- ACTION ITEM
Give the number of lines in the material below that hold "และระด", and nothing besides.

TASK MATERIAL Start Marker

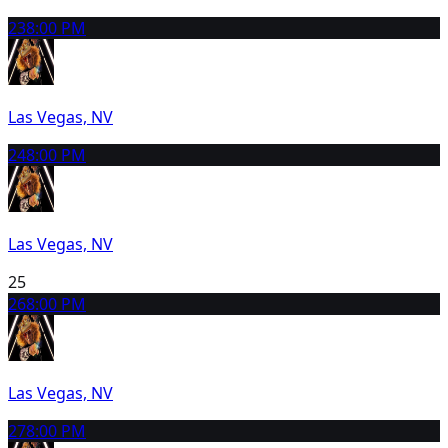
23
8:00 PM
Las Vegas, NV
24
8:00 PM
Las Vegas, NV
25
26
8:00 PM
Las Vegas, NV
27
8:00 PM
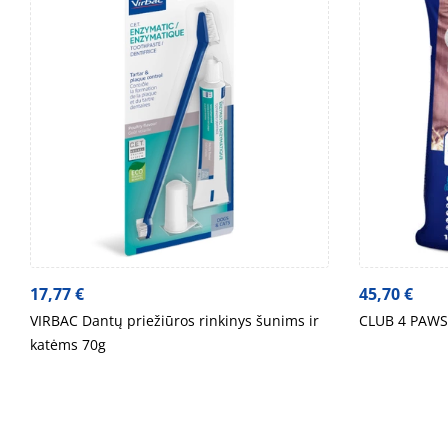
17,77
€
45,70
€
VIRBAC Dantų priežiūros rinkinys šunims ir
CLUB 4 PAWS
katėms 70g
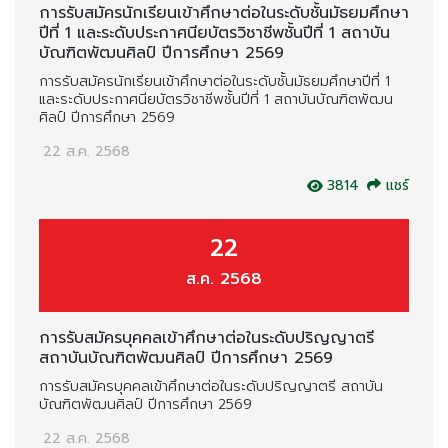
การรับสมัครนักเรียนเข้าศึกษาต่อในระดับชั้นมัธยมศึกษา
ปีที่ 1 และระดับประกาศนียบัตรวิชาชีพชั้นปีที่ 1 สถาบัน
บัณฑิตพัฒนศิลป์ ปีการศึกษา 2569
การรับสมัครนักเรียนเข้าศึกษาต่อในระดับชั้นมัธยมศึกษาปีที่ 1
และระดับประกาศนียบัตรวิชาชีพชั้นปีที่ 1 สถาบันบัณฑิตพัฒน
ศิลป์ ปีการศึกษา 2569
22 ส.ค. 2568
3814
แชร์
22
ส.ค. 2568
การรับสมัครบุคคลเข้าศึกษาต่อในระดับปริญญาตรี
สถาบันบัณฑิตพัฒนศิลป์ ปีการศึกษา 2569
การรับสมัครบุคคลเข้าศึกษาต่อในระดับปริญญาตรี สถาบัน
บัณฑิตพัฒนศิลป์ ปีการศึกษา 2569
22 ส.ค. 2568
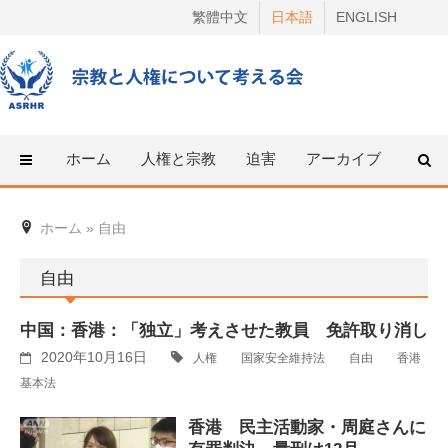
Skip
繁體中文
日本語
ENGLISH
to
content
ホーム
人権と宗教
迫害
アーカイブ
人権
ホーム
»
自由
自由
中国：香港：「独立」考えさせた教員 免許取り消し
2020年10月16日
人権
国家安全維持法
自由
香港
基本法
香港 民主活動家・周庭さんに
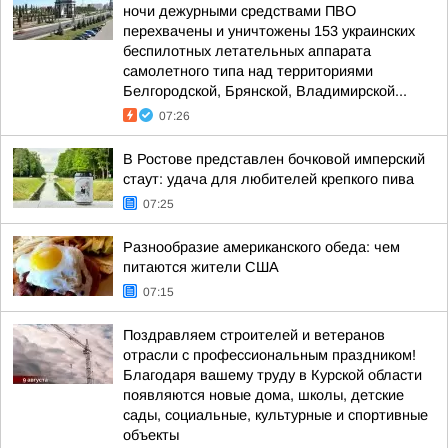
ночи дежурными средствами ПВО
перехвачены и уничтожены 153 украинских
беспилотных летательных аппарата
самолетного типа над территориями
Белгородской, Брянской, Владимирской...
07:26
В Ростове представлен бочковой имперский
стаут: удача для любителей крепкого пива
07:25
Разнообразие американского обеда: чем
питаются жители США
07:15
Поздравляем строителей и ветеранов
отрасли с профессиональным праздником!
Благодаря вашему труду в Курской области
появляются новые дома, школы, детские
сады, социальные, культурные и спортивные
объекты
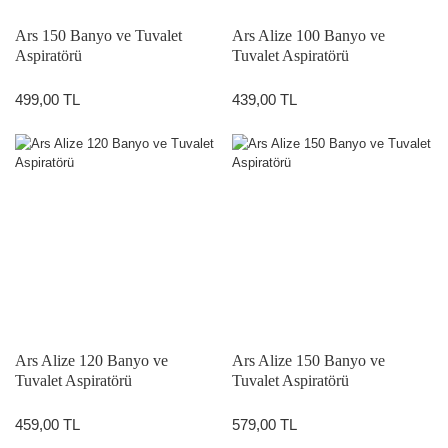
Ars 150 Banyo ve Tuvalet
Ars Alize 100 Banyo ve
Aspiratörü
Tuvalet Aspiratörü
499,00 TL
439,00 TL
Ars Alize 120 Banyo ve
Ars Alize 150 Banyo ve
Tuvalet Aspiratörü
Tuvalet Aspiratörü
459,00 TL
579,00 TL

TASK MATERIAL End Marker

- WRITTEN SOLUTION
2